A closer look at study methodology and key findings

The CDC’s study compared the early protection against COVID-19 from SARS-CoV-2 infection and by receipt of mRNA COVID-19 vaccines 90 to 179 days after infection or vaccination. Researchers collected data from 187 hospitals across nine states from January–September 2021. Eligible hospitalizations were included adults 18 and older who had received SARS-CoV-2 molecular testing from 14 days before to 72 hours after admission and had a COVID-19–like illness discharge diagnosis.

Laboratory confirmed illness was comprised of a positive SARS-CoV2 result from molecular testing and a COVID-like illness. Both community-dwelling older adults, as well as any long-term care facility patients who were transported to an emergency department and hospitalized, were included in the analysis.

Researchers identified 201,269 hospitalizations for COVID-19–like illness; 139,655 (69.4%) patients were hospitalized after COVID-19 vaccines were generally available to persons in their age group within their geographic region.

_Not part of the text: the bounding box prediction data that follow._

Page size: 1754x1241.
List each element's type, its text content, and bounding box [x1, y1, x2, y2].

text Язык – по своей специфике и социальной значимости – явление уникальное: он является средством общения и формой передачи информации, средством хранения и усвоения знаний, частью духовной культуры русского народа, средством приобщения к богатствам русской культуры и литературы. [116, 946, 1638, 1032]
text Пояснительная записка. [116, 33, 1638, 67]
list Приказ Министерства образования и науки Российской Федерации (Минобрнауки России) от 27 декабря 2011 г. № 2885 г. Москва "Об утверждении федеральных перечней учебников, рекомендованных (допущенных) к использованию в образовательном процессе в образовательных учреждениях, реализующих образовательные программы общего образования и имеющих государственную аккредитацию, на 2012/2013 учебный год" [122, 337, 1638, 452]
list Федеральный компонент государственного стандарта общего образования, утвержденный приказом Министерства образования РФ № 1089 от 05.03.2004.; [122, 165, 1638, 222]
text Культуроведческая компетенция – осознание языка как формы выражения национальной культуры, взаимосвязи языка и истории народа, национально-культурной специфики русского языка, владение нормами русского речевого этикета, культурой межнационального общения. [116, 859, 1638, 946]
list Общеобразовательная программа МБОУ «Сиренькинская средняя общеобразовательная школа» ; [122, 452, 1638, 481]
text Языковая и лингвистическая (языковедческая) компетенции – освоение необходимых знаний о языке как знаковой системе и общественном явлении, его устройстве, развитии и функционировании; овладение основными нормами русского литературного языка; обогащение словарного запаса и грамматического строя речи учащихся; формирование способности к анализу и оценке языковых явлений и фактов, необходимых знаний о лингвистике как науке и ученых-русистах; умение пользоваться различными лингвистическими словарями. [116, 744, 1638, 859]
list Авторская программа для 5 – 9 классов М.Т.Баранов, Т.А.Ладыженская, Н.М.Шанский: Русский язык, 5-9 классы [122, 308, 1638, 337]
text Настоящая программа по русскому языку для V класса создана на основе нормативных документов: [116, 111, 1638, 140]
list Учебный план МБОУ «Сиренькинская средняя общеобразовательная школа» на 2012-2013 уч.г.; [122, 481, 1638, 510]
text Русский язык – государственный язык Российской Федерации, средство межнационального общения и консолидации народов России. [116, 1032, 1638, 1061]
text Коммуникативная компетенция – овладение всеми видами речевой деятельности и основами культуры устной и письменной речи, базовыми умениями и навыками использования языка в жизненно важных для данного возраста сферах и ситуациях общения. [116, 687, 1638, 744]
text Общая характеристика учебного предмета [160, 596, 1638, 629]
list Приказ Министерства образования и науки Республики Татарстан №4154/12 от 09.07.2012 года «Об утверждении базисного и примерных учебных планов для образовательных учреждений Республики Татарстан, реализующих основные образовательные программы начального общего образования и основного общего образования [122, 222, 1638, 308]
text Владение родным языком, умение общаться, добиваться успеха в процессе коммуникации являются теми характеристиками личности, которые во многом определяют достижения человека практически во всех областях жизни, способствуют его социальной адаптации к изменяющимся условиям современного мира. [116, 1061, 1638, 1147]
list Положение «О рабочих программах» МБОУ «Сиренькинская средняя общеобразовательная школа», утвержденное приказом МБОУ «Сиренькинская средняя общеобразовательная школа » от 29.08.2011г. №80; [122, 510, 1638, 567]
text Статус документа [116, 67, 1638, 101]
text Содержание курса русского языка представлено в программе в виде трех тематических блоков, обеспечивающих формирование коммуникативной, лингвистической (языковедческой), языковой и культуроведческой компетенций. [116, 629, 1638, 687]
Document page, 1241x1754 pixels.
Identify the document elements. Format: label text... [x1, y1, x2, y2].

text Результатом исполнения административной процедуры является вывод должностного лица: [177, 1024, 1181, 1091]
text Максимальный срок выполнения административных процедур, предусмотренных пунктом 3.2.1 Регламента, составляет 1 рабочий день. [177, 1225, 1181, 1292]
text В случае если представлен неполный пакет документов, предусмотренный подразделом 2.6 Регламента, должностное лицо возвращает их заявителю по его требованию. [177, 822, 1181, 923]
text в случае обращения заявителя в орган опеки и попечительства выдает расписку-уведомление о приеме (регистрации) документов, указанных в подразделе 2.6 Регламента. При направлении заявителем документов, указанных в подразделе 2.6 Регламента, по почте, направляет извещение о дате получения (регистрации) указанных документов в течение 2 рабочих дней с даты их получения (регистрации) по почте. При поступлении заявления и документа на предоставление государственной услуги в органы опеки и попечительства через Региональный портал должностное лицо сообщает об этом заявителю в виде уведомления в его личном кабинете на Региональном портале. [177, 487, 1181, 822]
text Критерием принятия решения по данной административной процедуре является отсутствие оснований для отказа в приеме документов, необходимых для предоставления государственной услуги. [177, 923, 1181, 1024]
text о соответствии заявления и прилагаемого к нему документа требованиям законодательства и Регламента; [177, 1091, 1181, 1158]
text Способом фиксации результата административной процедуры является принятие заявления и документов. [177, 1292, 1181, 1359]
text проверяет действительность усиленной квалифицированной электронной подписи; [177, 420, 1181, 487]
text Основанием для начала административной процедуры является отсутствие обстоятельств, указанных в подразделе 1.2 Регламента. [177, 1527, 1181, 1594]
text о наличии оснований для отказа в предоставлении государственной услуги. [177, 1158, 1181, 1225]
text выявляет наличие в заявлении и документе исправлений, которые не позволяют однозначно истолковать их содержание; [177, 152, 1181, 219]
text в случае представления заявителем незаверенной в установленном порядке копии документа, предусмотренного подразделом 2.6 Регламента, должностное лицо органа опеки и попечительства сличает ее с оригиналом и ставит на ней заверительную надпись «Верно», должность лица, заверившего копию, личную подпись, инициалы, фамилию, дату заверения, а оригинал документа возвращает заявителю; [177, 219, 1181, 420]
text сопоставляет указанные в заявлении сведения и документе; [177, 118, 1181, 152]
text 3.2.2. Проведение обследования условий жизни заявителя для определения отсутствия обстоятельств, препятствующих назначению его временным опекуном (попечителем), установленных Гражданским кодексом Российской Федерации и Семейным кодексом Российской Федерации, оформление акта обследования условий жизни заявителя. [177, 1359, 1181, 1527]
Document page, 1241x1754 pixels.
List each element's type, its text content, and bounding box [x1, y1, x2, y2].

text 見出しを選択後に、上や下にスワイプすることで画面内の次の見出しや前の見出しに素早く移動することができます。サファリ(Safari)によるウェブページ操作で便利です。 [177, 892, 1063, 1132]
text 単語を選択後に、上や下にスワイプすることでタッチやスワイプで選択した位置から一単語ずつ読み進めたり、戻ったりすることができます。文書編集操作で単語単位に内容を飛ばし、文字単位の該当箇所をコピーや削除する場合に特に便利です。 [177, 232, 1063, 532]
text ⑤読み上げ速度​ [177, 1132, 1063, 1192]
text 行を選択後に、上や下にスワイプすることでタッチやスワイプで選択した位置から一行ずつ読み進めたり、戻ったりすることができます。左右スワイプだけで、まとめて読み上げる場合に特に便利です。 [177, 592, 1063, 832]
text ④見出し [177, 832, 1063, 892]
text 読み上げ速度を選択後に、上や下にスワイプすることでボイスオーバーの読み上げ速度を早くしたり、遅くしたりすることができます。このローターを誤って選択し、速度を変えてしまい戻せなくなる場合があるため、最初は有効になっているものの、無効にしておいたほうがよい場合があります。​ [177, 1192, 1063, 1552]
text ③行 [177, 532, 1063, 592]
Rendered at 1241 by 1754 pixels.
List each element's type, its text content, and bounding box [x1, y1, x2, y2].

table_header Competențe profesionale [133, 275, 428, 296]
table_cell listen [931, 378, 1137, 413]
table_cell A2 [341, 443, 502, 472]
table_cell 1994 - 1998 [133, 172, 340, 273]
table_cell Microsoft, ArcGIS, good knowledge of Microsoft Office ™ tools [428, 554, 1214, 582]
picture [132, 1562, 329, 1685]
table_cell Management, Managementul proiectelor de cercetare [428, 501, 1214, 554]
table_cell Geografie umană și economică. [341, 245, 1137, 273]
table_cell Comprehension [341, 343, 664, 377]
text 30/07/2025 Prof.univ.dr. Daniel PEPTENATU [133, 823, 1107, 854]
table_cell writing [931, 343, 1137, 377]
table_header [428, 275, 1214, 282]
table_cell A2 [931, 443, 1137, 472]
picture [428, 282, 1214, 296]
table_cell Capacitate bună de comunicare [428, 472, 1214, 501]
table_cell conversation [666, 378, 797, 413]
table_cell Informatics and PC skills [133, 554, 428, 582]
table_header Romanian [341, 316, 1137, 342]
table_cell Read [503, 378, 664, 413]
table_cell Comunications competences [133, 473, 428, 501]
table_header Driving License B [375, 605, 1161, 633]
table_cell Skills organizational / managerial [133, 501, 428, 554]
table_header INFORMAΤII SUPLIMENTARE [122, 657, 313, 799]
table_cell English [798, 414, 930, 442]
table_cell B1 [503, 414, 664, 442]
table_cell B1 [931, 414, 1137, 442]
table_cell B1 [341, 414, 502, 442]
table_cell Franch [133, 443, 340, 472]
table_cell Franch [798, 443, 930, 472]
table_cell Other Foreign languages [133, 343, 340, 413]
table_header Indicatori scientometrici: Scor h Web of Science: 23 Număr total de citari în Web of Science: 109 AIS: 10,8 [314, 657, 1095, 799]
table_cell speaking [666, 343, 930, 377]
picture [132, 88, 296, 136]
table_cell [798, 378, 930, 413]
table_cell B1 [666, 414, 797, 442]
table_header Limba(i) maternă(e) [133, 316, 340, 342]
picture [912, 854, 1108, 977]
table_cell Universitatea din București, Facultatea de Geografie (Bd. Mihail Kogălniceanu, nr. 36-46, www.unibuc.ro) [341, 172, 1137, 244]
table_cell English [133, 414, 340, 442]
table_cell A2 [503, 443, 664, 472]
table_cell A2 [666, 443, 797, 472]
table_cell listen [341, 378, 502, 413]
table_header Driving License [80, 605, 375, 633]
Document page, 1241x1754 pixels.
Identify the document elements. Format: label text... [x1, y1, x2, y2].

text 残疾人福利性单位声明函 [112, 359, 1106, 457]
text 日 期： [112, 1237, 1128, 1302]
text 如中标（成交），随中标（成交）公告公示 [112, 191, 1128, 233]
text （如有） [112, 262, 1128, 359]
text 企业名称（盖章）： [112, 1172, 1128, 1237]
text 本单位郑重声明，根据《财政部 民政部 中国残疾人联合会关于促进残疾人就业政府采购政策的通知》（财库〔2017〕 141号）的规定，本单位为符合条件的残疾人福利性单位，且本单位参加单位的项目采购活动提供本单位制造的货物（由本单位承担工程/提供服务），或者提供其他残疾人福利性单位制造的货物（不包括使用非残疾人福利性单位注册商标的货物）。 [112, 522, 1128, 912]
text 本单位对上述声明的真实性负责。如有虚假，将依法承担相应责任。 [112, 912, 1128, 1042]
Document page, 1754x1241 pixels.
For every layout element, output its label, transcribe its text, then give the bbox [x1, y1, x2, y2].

The analysis found that among those 65 and older with COVID-19–like illness hospitalizations. the adjusted odds ratio of laboratory-confirmed COVID-19 were higher among previously infected, unvaccinated patients than among fully vaccinated patients (19.57).

Researchers caution there are several limitations to this study: only nine states were involved, although Grannis pointed out that there was good geographic representation; vaccinated patients may be less likely to seek testing prior to hospitalization; results might not be generalizable to non-hospitalized patients who have different access to medical care or different health care–seeking behaviors, particularly outside of the nine states covered; and the Johnson & Johnson vaccine was not included in this analysis. The study was completed before booster shots became widely available and this data was not included.

However, one thing is abundantly clear, according to Grannis: anyone who has been previously infected with COVID will be better protected against future risk if they are fully vaccinated. And for older adults, who are at such a high risk of serious illness, hospitalization and mortality, vaccination may literally make the difference between living and dying.